Source material section start

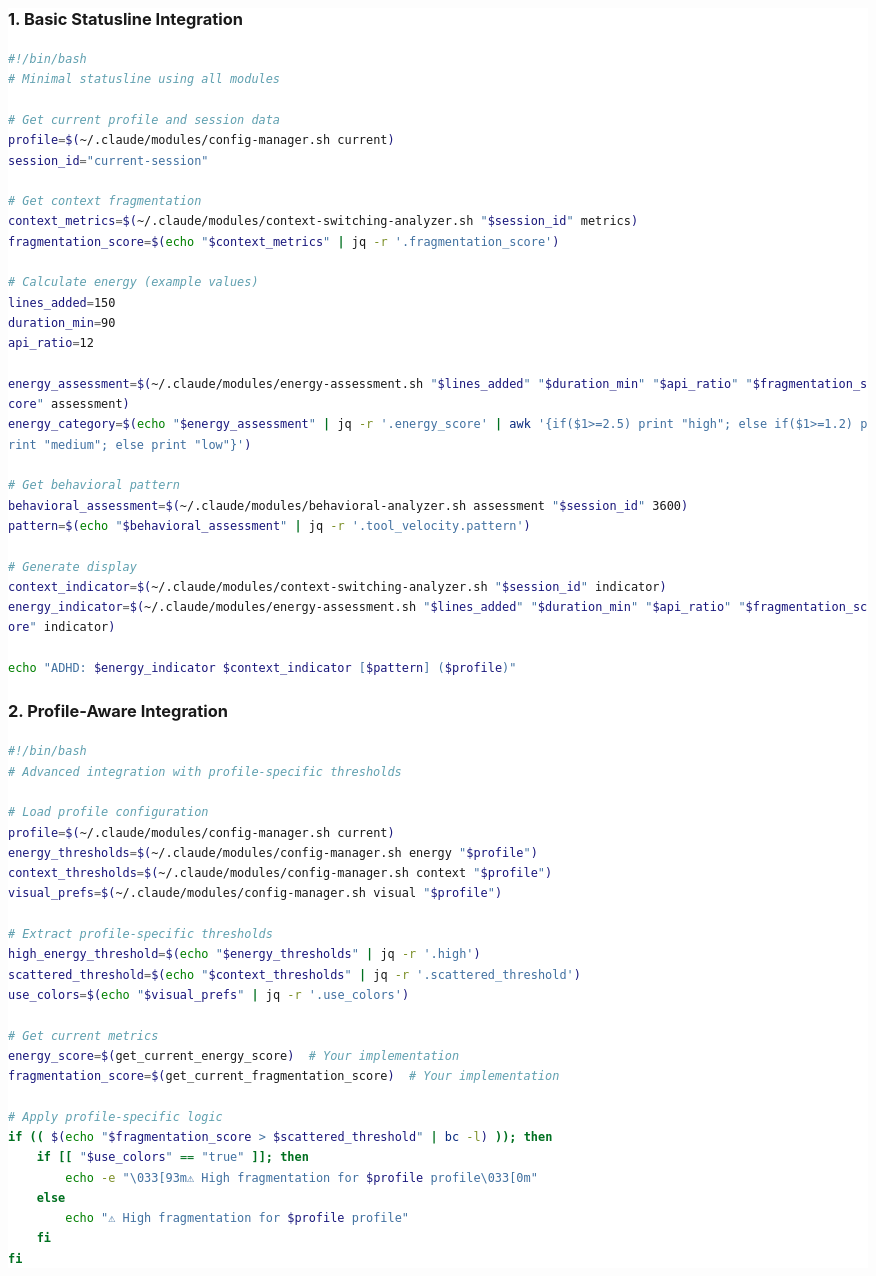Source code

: ### 1. Basic Statusline Integration
```bash
#!/bin/bash
# Minimal statusline using all modules

# Get current profile and session data
profile=$(~/.claude/modules/config-manager.sh current)
session_id="current-session"

# Get context fragmentation
context_metrics=$(~/.claude/modules/context-switching-analyzer.sh "$session_id" metrics)
fragmentation_score=$(echo "$context_metrics" | jq -r '.fragmentation_score')

# Calculate energy (example values)
lines_added=150
duration_min=90
api_ratio=12

energy_assessment=$(~/.claude/modules/energy-assessment.sh "$lines_added" "$duration_min" "$api_ratio" "$fragmentation_score" assessment)
energy_category=$(echo "$energy_assessment" | jq -r '.energy_score' | awk '{if($1>=2.5) print "high"; else if($1>=1.2) print "medium"; else print "low"}')

# Get behavioral pattern
behavioral_assessment=$(~/.claude/modules/behavioral-analyzer.sh assessment "$session_id" 3600)
pattern=$(echo "$behavioral_assessment" | jq -r '.tool_velocity.pattern')

# Generate display
context_indicator=$(~/.claude/modules/context-switching-analyzer.sh "$session_id" indicator)
energy_indicator=$(~/.claude/modules/energy-assessment.sh "$lines_added" "$duration_min" "$api_ratio" "$fragmentation_score" indicator)

echo "ADHD: $energy_indicator $context_indicator [$pattern] ($profile)"
```

### 2. Profile-Aware Integration
```bash
#!/bin/bash
# Advanced integration with profile-specific thresholds

# Load profile configuration
profile=$(~/.claude/modules/config-manager.sh current)
energy_thresholds=$(~/.claude/modules/config-manager.sh energy "$profile")
context_thresholds=$(~/.claude/modules/config-manager.sh context "$profile")
visual_prefs=$(~/.claude/modules/config-manager.sh visual "$profile")

# Extract profile-specific thresholds
high_energy_threshold=$(echo "$energy_thresholds" | jq -r '.high')
scattered_threshold=$(echo "$context_thresholds" | jq -r '.scattered_threshold')
use_colors=$(echo "$visual_prefs" | jq -r '.use_colors')

# Get current metrics
energy_score=$(get_current_energy_score)  # Your implementation
fragmentation_score=$(get_current_fragmentation_score)  # Your implementation

# Apply profile-specific logic
if (( $(echo "$fragmentation_score > $scattered_threshold" | bc -l) )); then
    if [[ "$use_colors" == "true" ]]; then
        echo -e "\033[93m⚠️ High fragmentation for $profile profile\033[0m"
    else
        echo "⚠️ High fragmentation for $profile profile"
    fi
fi
```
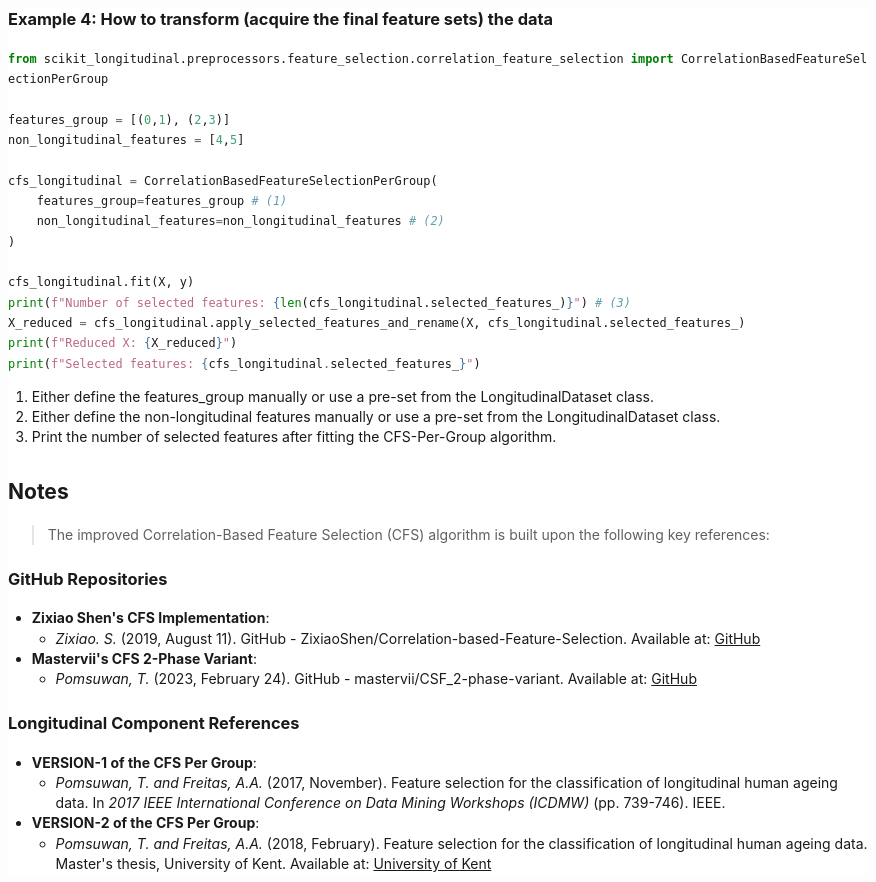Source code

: ### Example 4: How to transform (acquire the final feature sets) the data

``` py title="Example_4: Transform the data" linenums="1" hl_lines="13-15"
from scikit_longitudinal.preprocessors.feature_selection.correlation_feature_selection import CorrelationBasedFeatureSelectionPerGroup

features_group = [(0,1), (2,3)]
non_longitudinal_features = [4,5]

cfs_longitudinal = CorrelationBasedFeatureSelectionPerGroup(
    features_group=features_group # (1)
    non_longitudinal_features=non_longitudinal_features # (2)
)

cfs_longitudinal.fit(X, y)
print(f"Number of selected features: {len(cfs_longitudinal.selected_features_)}") # (3)
X_reduced = cfs_longitudinal.apply_selected_features_and_rename(X, cfs_longitudinal.selected_features_)
print(f"Reduced X: {X_reduced}")
print(f"Selected features: {cfs_longitudinal.selected_features_}")
```

1. Either define the features_group manually or use a pre-set from the LongitudinalDataset class.
2. Either define the non-longitudinal features manually or use a pre-set from the LongitudinalDataset class.
3. Print the number of selected features after fitting the CFS-Per-Group algorithm.


## Notes

> The improved Correlation-Based Feature Selection (CFS) algorithm is built upon the following key references:

### GitHub Repositories
- **Zixiao Shen's CFS Implementation**:
  - *Zixiao. S.* (2019, August 11). GitHub - ZixiaoShen/Correlation-based-Feature-Selection. Available at: [GitHub](https://github.com/ZixiaoShen/Correlation-based-Feature-Selection)
- **Mastervii's CFS 2-Phase Variant**:
  - *Pomsuwan, T.* (2023, February 24). GitHub - mastervii/CSF_2-phase-variant. Available at: [GitHub](https://github.com/mastervii/CSF_2-phase-variant)

### Longitudinal Component References
- **VERSION-1 of the CFS Per Group**:
  - *Pomsuwan, T. and Freitas, A.A.* (2017, November). Feature selection for the classification of longitudinal human ageing data. In *2017 IEEE International Conference on Data Mining Workshops (ICDMW)* (pp. 739-746). IEEE.
- **VERSION-2 of the CFS Per Group**:
  - *Pomsuwan, T. and Freitas, A.A.* (2018, February). Feature selection for the classification of longitudinal human ageing data. Master's thesis, University of Kent. Available at: [University of Kent](https://kar.kent.ac.uk/66568/)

Source material section end

→ Activity
Reproduce the lines above, beginning at the line with "1. Either define" and stopping after the line with "- **Zixiao Shen's", exactly as they are.

→ Solved exercise
1. Either define the features_group manually or use a pre-set from the LongitudinalDataset class.
2. Either define the non-longitudinal features manually or use a pre-set from the LongitudinalDataset class.
3. Print the number of selected features after fitting the CFS-Per-Group algorithm.


## Notes

> The improved Correlation-Based Feature Selection (CFS) algorithm is built upon the following key references:

### GitHub Repositories
- **Zixiao Shen's CFS Implementation**:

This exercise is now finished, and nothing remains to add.